Top of Given records

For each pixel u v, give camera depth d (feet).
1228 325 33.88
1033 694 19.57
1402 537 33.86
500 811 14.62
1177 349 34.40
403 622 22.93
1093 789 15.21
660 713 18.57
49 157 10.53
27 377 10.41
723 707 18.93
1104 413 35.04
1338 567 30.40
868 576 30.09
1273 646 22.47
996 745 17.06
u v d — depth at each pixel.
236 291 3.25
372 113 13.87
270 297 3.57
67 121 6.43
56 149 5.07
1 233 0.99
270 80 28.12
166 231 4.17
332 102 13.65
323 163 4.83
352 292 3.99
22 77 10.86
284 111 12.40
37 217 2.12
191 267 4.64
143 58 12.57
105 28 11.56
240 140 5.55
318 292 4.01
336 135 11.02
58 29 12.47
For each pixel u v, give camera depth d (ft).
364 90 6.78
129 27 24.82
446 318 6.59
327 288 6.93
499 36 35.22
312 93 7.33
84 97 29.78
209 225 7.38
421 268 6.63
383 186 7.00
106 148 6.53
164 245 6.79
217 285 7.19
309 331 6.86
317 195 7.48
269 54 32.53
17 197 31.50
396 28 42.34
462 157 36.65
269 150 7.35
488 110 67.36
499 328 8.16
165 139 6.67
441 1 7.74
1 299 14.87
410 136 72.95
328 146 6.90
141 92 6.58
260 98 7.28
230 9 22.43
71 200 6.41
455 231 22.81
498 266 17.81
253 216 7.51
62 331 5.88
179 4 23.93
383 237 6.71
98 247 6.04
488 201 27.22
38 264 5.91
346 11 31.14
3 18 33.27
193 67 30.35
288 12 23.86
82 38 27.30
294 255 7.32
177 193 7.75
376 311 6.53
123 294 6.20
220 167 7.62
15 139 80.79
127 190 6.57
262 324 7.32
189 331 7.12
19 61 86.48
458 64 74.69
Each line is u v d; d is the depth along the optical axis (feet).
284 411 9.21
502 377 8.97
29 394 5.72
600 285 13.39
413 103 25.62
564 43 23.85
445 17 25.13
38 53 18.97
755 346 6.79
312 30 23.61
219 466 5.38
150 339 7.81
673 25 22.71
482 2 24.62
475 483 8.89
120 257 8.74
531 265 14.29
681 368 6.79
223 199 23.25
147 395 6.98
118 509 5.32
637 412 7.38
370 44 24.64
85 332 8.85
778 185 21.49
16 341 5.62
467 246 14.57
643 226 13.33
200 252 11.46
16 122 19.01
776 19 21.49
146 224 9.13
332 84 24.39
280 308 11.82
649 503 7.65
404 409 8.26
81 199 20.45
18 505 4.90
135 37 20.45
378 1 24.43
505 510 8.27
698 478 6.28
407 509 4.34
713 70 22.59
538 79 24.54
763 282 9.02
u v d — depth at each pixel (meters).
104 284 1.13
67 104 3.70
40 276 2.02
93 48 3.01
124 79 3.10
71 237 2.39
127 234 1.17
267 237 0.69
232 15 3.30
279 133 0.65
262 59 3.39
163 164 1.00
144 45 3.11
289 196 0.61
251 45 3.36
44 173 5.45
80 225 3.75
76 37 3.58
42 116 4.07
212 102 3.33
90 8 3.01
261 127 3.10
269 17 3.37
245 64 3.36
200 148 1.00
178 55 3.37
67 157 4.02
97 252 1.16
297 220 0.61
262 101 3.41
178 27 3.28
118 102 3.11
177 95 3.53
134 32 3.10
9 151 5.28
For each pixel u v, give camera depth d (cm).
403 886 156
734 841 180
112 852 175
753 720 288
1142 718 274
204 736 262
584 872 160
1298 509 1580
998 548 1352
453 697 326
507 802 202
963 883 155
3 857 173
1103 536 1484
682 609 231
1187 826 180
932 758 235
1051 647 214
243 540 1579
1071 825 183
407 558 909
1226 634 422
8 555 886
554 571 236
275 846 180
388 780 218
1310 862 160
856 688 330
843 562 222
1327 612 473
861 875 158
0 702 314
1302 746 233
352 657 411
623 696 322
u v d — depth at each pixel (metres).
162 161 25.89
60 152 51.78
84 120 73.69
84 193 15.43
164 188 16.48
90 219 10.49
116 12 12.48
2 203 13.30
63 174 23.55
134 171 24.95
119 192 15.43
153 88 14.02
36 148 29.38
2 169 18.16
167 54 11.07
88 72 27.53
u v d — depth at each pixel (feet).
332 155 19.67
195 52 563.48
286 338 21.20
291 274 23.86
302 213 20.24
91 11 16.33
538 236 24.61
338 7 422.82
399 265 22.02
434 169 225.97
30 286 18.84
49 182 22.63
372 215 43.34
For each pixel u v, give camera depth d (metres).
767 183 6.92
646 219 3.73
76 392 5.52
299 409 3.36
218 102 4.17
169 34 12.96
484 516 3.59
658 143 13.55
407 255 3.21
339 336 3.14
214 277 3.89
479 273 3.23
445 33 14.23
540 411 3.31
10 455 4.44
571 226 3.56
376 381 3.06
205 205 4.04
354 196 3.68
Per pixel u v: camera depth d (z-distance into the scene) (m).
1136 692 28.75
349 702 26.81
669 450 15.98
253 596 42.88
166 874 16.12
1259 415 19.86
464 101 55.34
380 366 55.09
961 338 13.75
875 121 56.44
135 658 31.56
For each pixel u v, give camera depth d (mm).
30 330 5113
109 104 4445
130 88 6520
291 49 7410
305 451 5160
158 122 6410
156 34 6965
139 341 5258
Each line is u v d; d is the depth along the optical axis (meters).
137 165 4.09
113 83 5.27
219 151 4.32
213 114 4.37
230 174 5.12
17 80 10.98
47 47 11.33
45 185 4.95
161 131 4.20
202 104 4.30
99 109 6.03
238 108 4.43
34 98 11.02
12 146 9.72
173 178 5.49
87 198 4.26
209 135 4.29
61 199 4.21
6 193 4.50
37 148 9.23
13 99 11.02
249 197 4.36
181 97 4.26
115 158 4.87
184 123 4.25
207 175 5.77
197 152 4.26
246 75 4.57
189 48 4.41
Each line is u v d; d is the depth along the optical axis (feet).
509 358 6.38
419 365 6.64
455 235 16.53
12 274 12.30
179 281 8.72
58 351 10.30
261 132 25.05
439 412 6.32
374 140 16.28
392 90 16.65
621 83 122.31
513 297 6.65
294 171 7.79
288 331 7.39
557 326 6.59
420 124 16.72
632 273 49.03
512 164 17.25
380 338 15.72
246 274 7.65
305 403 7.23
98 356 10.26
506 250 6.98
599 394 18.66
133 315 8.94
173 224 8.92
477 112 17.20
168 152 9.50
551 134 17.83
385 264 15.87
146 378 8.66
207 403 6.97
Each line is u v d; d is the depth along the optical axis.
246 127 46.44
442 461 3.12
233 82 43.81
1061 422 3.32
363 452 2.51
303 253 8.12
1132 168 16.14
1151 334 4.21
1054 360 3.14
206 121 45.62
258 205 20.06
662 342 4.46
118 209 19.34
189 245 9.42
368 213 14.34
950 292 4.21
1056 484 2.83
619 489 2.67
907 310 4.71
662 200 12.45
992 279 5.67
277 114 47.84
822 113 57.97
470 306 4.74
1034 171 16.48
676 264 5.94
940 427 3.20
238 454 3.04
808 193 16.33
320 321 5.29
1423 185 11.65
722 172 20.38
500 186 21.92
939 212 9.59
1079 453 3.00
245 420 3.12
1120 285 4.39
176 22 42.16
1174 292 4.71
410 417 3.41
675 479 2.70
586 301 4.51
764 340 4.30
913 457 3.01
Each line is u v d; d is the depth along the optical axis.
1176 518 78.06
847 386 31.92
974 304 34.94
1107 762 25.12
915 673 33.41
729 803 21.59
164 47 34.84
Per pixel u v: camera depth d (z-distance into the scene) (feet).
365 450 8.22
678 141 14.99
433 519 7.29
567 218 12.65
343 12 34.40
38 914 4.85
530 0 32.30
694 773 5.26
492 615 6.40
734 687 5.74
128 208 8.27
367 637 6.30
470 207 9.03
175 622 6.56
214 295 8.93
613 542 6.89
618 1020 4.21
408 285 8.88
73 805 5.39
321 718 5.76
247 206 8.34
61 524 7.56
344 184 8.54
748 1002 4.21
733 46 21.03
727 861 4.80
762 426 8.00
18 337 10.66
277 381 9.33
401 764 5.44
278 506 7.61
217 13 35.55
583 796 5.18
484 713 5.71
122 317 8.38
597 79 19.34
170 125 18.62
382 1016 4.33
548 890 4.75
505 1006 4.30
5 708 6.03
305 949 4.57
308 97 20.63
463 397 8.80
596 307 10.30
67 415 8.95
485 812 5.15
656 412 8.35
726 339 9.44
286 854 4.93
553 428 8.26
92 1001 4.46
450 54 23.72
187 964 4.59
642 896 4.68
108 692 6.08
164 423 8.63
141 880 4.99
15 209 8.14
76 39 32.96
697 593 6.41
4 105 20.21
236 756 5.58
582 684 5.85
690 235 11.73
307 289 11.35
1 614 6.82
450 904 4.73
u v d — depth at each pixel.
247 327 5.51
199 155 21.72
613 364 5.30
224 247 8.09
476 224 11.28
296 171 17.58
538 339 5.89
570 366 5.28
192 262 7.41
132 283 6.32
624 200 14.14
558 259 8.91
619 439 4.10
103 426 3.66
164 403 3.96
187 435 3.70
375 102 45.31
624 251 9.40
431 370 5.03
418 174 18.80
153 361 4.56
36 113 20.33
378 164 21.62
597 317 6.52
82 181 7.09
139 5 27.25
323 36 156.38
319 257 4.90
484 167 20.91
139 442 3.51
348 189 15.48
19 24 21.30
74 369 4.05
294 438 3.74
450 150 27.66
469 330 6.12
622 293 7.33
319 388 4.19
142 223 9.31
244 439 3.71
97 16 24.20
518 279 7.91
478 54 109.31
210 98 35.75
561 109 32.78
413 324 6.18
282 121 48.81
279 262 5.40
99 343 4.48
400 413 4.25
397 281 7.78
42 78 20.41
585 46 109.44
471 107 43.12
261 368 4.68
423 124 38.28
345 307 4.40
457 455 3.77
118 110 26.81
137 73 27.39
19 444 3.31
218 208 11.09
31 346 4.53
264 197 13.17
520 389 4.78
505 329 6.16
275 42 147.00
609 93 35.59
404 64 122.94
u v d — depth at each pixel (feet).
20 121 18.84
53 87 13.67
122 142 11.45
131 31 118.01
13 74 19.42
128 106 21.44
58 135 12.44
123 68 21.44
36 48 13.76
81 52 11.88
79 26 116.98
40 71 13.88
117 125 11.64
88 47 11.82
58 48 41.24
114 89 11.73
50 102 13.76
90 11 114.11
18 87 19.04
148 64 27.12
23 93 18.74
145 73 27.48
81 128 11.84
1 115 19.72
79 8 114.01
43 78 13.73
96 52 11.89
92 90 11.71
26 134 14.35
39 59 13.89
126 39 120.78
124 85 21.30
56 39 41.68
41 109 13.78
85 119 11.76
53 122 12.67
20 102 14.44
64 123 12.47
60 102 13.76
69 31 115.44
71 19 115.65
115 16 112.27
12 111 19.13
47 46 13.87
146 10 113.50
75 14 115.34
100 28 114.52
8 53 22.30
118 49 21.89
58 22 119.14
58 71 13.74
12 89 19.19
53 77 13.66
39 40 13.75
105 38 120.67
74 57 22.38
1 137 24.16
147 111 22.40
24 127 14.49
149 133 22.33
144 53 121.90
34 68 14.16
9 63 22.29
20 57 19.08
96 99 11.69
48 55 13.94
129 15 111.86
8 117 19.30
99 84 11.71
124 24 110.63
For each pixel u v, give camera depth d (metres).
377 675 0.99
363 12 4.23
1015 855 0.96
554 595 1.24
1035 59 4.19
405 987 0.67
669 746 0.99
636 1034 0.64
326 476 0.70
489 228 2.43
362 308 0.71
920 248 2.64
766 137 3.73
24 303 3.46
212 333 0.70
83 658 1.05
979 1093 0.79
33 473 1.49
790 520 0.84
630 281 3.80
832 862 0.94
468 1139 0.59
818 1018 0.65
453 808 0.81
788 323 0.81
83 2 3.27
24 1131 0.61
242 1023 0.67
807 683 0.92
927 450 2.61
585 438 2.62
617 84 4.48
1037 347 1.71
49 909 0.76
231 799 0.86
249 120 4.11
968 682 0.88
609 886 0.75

Bottom of Given records

== Your instructions ==
Only the lines above starting at the one containing "173 178 5.49" and ending at the one containing "439 412 6.32", both included, are to be returned, exactly as they read.

== Response ==
173 178 5.49
87 198 4.26
209 135 4.29
61 199 4.21
6 193 4.50
37 148 9.23
13 99 11.02
249 197 4.36
181 97 4.26
115 158 4.87
184 123 4.25
207 175 5.77
197 152 4.26
246 75 4.57
189 48 4.41
Each line is u v d; d is the depth along the optical axis (feet).
509 358 6.38
419 365 6.64
455 235 16.53
12 274 12.30
179 281 8.72
58 351 10.30
261 132 25.05
439 412 6.32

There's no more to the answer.